By Amanda Costikyan Jones
WASHINGTON – The education reforms proposed by President Clinton in his State of the Union address are “not going to change the way we do business” in Maryland, said a state school official.
Department of Education spokesman Ronald Peiffer said Maryland school districts are already practicing most of what Clinton preached.
“We really already have all of these mechanisms in place,” he said of Clinton’s school accountability plan. It calls for school report cards, discipline policies, teacher quality initiatives and an end to “social promotion,” among other things.
Maryland educators said they were largely pleased by the president’s initiatives, with only slight worries that the plan could lead the federal government to usurp state and local authority.
“We have a real concern that this does not end up being a series of … federal requirements,” said Carl Smith, executive director of the Maryland Association of Boards of Education. “We don’t have a national education system. Education is a state function.”
But Peiffer said he is “not at all” worried by the prospect of the federal government becoming more involved in education, since Maryland has met nearly all of Clinton’s proposed requirements.

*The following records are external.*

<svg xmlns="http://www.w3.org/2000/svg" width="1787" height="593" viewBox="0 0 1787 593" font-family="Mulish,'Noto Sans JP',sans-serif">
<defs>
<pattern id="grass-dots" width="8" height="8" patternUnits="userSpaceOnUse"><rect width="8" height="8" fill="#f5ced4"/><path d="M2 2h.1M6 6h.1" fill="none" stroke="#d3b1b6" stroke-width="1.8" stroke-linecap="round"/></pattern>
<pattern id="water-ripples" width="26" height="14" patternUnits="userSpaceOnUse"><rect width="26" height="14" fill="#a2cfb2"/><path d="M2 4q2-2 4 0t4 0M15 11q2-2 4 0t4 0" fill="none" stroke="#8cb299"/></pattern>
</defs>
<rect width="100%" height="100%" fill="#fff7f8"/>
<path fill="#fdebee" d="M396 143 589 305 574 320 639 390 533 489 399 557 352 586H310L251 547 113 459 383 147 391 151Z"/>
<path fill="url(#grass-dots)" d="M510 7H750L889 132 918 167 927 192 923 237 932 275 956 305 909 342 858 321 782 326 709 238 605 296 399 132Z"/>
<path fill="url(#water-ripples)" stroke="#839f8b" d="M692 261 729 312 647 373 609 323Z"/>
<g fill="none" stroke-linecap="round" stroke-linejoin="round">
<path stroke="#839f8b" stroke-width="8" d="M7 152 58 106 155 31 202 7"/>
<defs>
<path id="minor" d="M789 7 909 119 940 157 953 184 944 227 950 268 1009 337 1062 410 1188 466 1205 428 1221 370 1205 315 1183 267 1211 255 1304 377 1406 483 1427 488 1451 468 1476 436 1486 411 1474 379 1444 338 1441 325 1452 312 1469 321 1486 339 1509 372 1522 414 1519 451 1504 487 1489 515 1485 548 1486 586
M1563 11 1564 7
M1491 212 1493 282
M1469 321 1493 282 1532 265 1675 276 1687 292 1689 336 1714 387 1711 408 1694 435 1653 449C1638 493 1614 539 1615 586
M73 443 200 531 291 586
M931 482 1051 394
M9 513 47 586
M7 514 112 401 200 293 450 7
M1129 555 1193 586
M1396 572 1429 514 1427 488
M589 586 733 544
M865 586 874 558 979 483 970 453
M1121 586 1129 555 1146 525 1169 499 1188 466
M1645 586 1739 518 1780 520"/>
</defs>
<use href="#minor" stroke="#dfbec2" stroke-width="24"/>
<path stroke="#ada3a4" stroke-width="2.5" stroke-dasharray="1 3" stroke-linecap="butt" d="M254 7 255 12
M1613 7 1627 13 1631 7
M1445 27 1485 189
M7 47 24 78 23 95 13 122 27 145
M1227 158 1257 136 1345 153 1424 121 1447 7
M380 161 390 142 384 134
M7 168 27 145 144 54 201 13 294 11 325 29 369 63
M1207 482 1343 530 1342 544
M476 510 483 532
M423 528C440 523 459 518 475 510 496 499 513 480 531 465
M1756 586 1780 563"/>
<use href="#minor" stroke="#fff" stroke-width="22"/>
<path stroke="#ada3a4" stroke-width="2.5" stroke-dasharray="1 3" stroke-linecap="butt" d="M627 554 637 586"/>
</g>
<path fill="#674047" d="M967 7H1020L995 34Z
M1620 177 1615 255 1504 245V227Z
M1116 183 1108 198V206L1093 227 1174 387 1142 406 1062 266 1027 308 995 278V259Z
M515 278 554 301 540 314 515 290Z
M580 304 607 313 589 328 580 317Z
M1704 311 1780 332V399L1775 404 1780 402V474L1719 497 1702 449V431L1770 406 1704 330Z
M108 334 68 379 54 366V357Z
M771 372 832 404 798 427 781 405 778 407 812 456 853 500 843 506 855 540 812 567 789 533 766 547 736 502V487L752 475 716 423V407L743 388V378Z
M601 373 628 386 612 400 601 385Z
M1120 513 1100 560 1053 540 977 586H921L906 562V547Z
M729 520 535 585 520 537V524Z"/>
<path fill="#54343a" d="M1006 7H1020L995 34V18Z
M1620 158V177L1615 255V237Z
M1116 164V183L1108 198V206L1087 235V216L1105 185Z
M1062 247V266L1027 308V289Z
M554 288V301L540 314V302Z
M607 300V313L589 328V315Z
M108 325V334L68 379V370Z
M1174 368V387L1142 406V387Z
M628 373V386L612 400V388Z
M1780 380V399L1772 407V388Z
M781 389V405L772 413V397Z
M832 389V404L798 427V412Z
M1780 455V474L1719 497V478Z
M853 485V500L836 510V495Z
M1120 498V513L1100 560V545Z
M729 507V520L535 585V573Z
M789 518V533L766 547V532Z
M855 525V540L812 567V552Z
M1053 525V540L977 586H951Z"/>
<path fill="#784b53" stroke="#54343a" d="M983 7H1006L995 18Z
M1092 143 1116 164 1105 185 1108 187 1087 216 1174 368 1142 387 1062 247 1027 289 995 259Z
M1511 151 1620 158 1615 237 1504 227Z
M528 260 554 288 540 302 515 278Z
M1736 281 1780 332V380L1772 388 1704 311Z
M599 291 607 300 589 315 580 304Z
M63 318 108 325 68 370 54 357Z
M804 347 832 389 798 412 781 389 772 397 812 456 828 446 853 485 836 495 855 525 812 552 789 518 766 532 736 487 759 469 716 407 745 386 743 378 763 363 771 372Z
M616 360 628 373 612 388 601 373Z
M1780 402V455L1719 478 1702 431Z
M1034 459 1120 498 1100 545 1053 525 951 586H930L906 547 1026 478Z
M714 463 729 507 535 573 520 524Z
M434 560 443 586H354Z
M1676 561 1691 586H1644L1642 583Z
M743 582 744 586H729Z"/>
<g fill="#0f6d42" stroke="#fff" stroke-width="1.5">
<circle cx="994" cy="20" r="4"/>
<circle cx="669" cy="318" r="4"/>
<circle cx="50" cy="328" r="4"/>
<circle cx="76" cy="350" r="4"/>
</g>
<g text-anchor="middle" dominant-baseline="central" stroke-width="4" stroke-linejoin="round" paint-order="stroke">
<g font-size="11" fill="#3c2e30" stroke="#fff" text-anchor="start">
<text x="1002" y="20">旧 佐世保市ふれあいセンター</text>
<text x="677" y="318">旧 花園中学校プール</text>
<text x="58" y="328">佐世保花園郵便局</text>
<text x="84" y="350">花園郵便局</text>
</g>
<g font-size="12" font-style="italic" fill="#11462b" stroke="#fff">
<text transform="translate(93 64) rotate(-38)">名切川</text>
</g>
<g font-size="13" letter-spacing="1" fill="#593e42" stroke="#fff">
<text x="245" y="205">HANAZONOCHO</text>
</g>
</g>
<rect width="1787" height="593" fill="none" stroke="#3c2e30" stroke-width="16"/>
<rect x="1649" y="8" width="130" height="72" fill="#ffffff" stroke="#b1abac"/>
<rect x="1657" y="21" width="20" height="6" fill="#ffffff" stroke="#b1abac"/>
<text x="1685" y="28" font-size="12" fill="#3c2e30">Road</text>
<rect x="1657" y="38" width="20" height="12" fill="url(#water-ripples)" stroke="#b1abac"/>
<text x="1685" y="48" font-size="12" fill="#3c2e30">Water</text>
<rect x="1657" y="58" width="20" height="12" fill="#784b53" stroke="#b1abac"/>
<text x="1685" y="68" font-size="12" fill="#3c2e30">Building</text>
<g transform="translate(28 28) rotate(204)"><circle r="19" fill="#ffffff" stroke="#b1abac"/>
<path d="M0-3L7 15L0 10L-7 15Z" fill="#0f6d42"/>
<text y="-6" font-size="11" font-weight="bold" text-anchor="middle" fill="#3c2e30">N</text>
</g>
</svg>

“For other states, the impact may be greater,” he said.
He said he feels “very positive” about the reforms in Clinton’s “Education Accountability Act,” which Peiffer described as “putting a lot of emphasis on instructional things that really count.”
The president’s plan threatens to withhold federal money from school districts that do not take several specific steps aimed at improving student performance.
The first component of the act would require schools to end social promotion, the practice of letting students continue to the next grade even if they have not met academic standards.
Peiffer said Maryland addressed that problem at least two years ago, when the state took student promotion rates off the list of criteria it uses to evaluate schools. He said officials found that including promotion rates on school report cards encouraged schools to promote as many students as possible.
Peiffer said the promotion rate “turned out to be the least effective of all the measures on the report card, because it was easily manipulated.” He believes social promotions have declined since the state stopped grading schools on their promotion rates.
Clinton also called for states and school districts to mandate school discipline policies, something already required by Maryland law, Peiffer said.
The president’s call for states to “turn around their worst-performing schools or shut them down” mirrors current Maryland practices as well. The state, for several years, has had the authority to take control of failing schools away from local school boards.
The state has also taken steps to improve teacher quality, as Clinton proposed, but Peiffer said it has proved to be a stubborn issue.
“That’s something we are very worried about,” he said. “We have two school systems in Maryland [Baltimore City and Prince George’s County] that each have over 1,000 teachers … teaching by virtue of provisional certificates.”
Provisional certification allows teachers who have not yet met all state requirements to remain in the classroom. The state Education Department last year strictly limited the number of years that teachers may teach without becoming fully certified.
But the state must exercise caution when weeding out uncertified teachers, Peiffer said. Without them, school systems with teacher shortages “may have to rely on long-term substitutes” to fill vacancies.
“We have to be careful … so we don’t end up forcing even less-qualified teachers into the classroom,” Peiffer said.
Maryland’s teacher education programs produce a total of about 2,500 new teachers each year — nowhere near enough to meet demand.
“By the fall of 2001 we will need 11,000 brand-new teachers,” Peiffer said.
State Superintendent Nancy Grasmick has proposed a number of reforms to attract and keep qualified teachers, by providing teacher-mentoring programs and financial incentives. The proposals will be considered by the legislature in Annapolis this spring.
The president of the state teachers union said he supports measures to hold teachers to higher standards.
“I don’t think teachers and teachers’ unions should have any problem with teacher-quality issues,” said Karl Pence of the Maryland State Teachers Association.
He said the union agrees with Clinton that emergency certification should be phased out.
“Our position has absolutely been that for years,” Pence said. “We don’t believe you should be bringing unqualified teachers into the classroom.”
Pence said he was impressed with the president’s speech overall and thinks “the state of Maryland is pretty well positioned” where the accountability reforms are concerned.
Smith also said he was “pleased that the president continues to focus on public education,” but is concerned about implementation.
“As always, the devil is in the details, and we will be very strong in urging Congress and the president to continue to work with the local school districts and with the states,” Smith said. “Local control of education is a fundamental principle of our public school system.”
Rose LaPlaca, outgoing president of the state Board of Education, said Clinton’s ideas sounded good to her, too. But she is not convinced yet that they will bring about real change.
“I would be very pleased and very happy if the things that he said came to be,” she said. “But I have to see it to believe it.”